José Luís Carneiro, que reagia, na sede da Federação Distrital do PS no Porto, aos discursos do Presidente da República, Marcelo Rebelo de Sousa, e do cardeal José Tolentino Mendonça nas comemorações do 10 de Junho, no Mosteiro dos Jerónimos, em Lisboa, destacou a importância de o país se focar "no essencial".

O essencial neste momento é, por um lado, reconhecermos, agradecermos e homenagearmos as portuguesas e os portugueses, das forças civis às forças militares, de todas instituições sociais, económicas e políticas, onde também estão os partidos políticos, têm dado sinais muito profundos de cooperação para vencermos esta crise que se abateu sobre o mundo, a Europa e sobre Portugal. E por outro lado, a importância de que o espírito de cooperação deva continuar no futuro. Ou seja, voltarmos ao que é essencial. O nosso espírito de vida em comunidade, em que cada cidadã e cada cidadão sinta que tem um contributo a dar para vencermos, conjuntamente, este desafio da vida nacional", salientou.

O secretário-geral adjunto do PS desafiou o país a "aproveitar a estrutura de oportunidade que se abre na União Europeia (UE), quer com os instrumentos financeiros de apoio à recuperação económica, quer com a adaptação da estrutura económica e produtiva nacional a essa estrutura de oportunidade que se abre no quadro europeu".

Para quê? Para conseguirmos proporcionar a recuperação das condições de vida das pessoas que irão padecer durante vários meses, não apenas com a crise de saúde pública, mas também com a crise económica e social", acrescentou.

Segundo José Luís Carneiro, "as mensagens do Presidente República e do cardeal Tolentino de Mendonça são inspirações que interpelam à solidariedade, à justiça social, à cooperação".

"Simultaneamente, dando o melhor de nós próprios enquanto comunidade nacional, olhamos para o futuro com esperança e confiança", disse

Questionado pelos jornalistas sobre o impacto que a saída do ministro Mário Centeno poderá ter na fase de recuperação económica e social do país, José Luís Carneiro disse "tratar-se de uma decisão pessoal que merece respeito".

Reiterou uma "palavra de homenagem e reconhecimento" a Mário Centeno que, "dando o melhor de si, em muito contribuiu para vida económica, orçamental e financeira do país e para a própria transformação da resposta europeia que vinha do tempo da austeridade".

"O país e, muito particularmente o Partido Socialista, está grato ao ministro Mário Centeno pelo fez pelo país e pela Europa e, pela forma como o fez. Com elevado sentido de humildade democrática, com espírito profundo de solidariedade e de equipa, e um sentido muito forte de humanismo no exercício das suas funções, procurando o equilíbrio entre as funções sociais do Estado e o rigor das contas públicas", destacou.

Sobre o sucessor de Mário Centeno, disse dar "garantia" de continuidade do trabalho desenvolvido pelo Governo nesta área.

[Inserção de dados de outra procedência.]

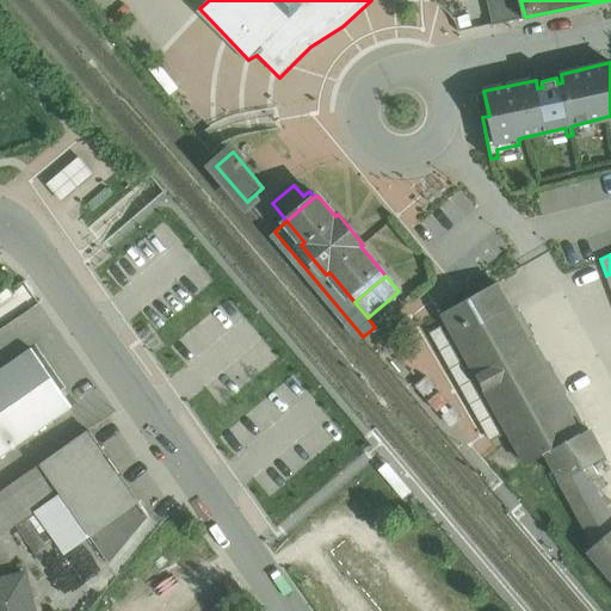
[(580,432),(495,283),(442,313),(526,463),(547,452),(547,451),(580,432)]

"João Leão é professor prestigiado nas áreas da economia e finanças públicas, braço direito do ministro das Finanças. Temos a garantia de que a política de responsabilidade orçamental e com os compromissos com o povo português e com o espaço da União Europeia irá continuar", acrescentou.

A pandemia de covid-19 já provocou quase 408 mil mortos e infetou mais de 7,1 milhões de pessoas em 196 países e territórios, segundo o balanço feito pela agência francesa AFP.

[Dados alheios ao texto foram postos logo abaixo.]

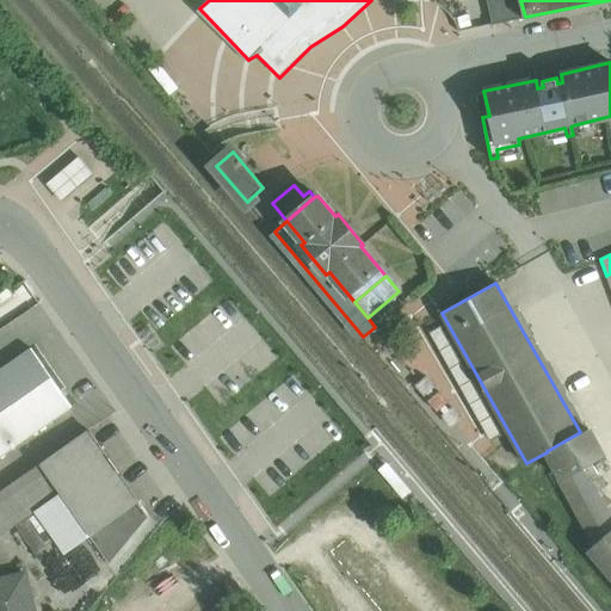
[(31,347),(0,369),(0,456),(72,406),(31,347)]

Em Portugal, morreram 1.497 pessoas das 35.600 confirmadas como infetadas, de acordo com o boletim mais recente da Direção-Geral da Saúde.

A doença é transmitida por um novo coronavírus detetado no final de dezembro, em Wuhan, uma cidade do centro da China.

Depois de a Europa ter sucedido à China como centro da pandemia em fevereiro, o continente americano passou a ser o que tem mais casos confirmados, embora com menos mortes.

Portugal contabiliza pelo menos 1.497 mortos associados à covid-19 em 35.600 casos confirmados de infeção, segundo o último boletim da Direção-Geral da Saúde (DGS).